§ Work task
Extract the stretch of lines that starts at the line with "Table 2. Exclusion and inclusion" and ends at the last line of the data below. Give it exactly, without pictures.

§ Source material

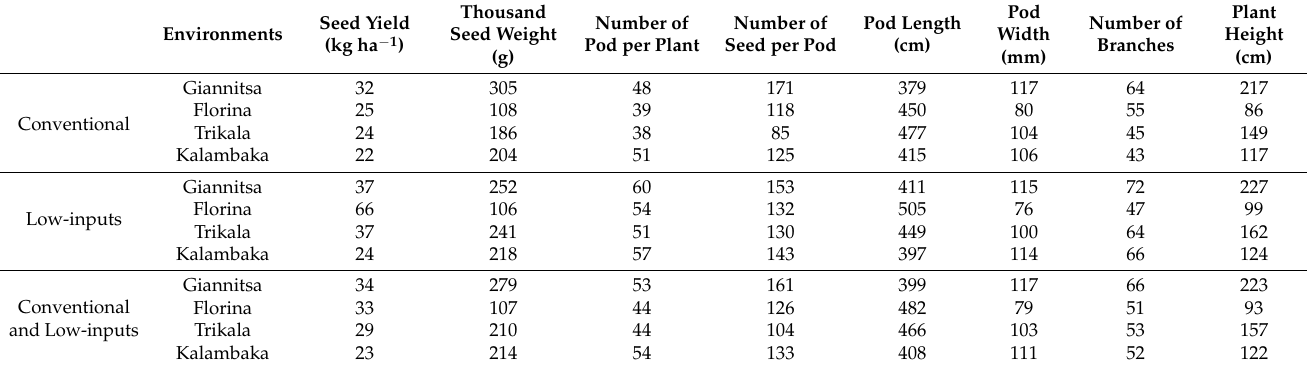
Table 2. Trait stability index across environments for two farming systems: seed Yield (kg ha − 1 ), thousand seed weight (g), number of pod per plant, number of seed per pod, pod length (cm), pod width (mm), number of branches and plant height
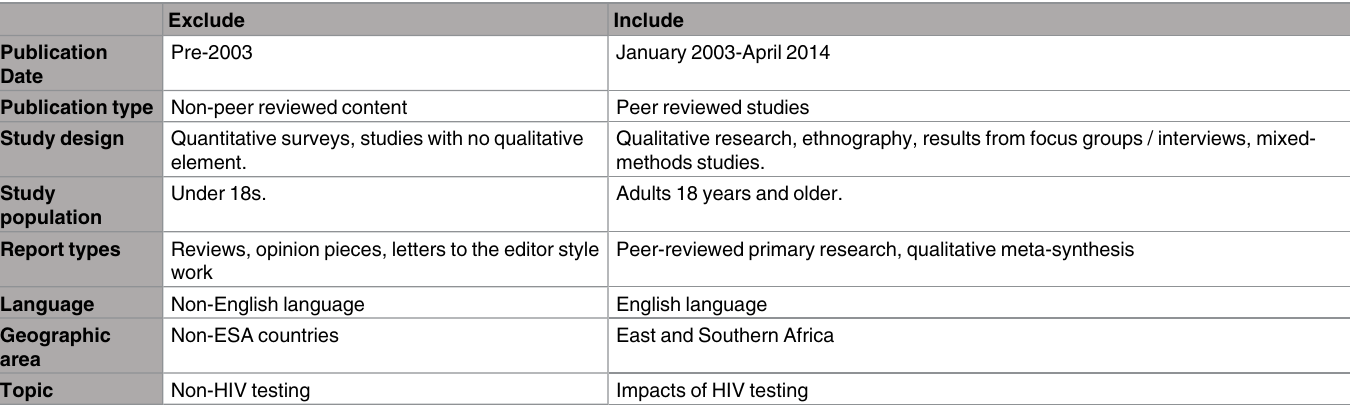
Table 2. Exclusion and inclusion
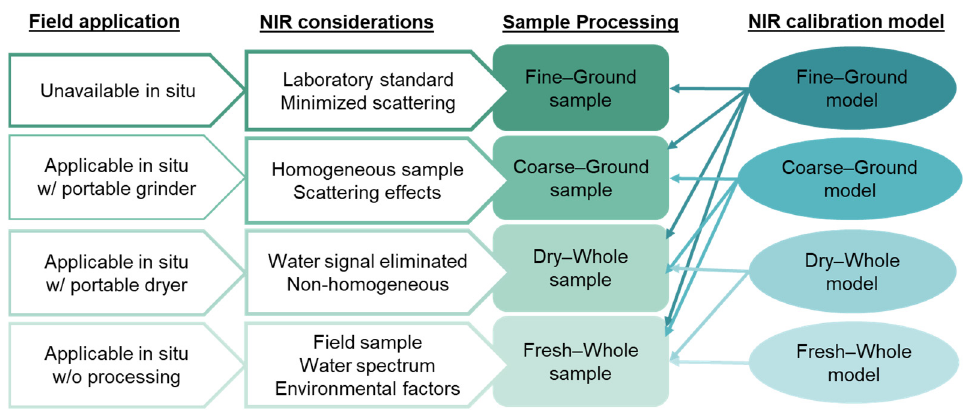
Figure 2. Flow chart of the sample processing for NIR data collection from field samples to the most processed for obtaining the best NIR spectra. The sample processing steps eliminate complicating factors in the NIR spectrum, such as overlapping water signals, mixture inhomogeneity, and scattering from variable particle size and shape.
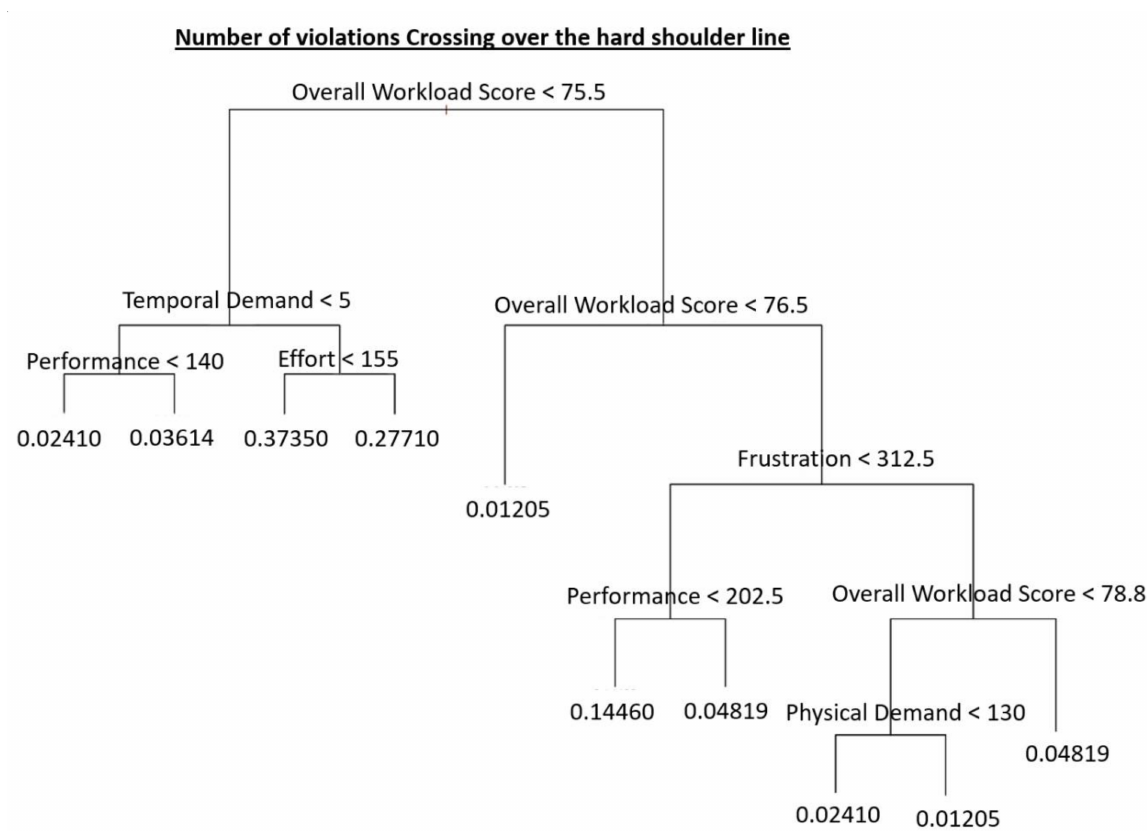
Figure 5. The Regression tree related to crossing over the hard shoulder line violations.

§ Exercise result
Table 2. Exclusion and inclusion
Figure 2. Flow chart of the sample processing for NIR data collection from field samples to the most processed for obtaining the best NIR spectra. The sample processing steps eliminate complicating factors in the NIR spectrum, such as overlapping water signals, mixture inhomogeneity, and scattering from variable particle size and shape.
Figure 5. The Regression tree related to crossing over the hard shoulder line violations.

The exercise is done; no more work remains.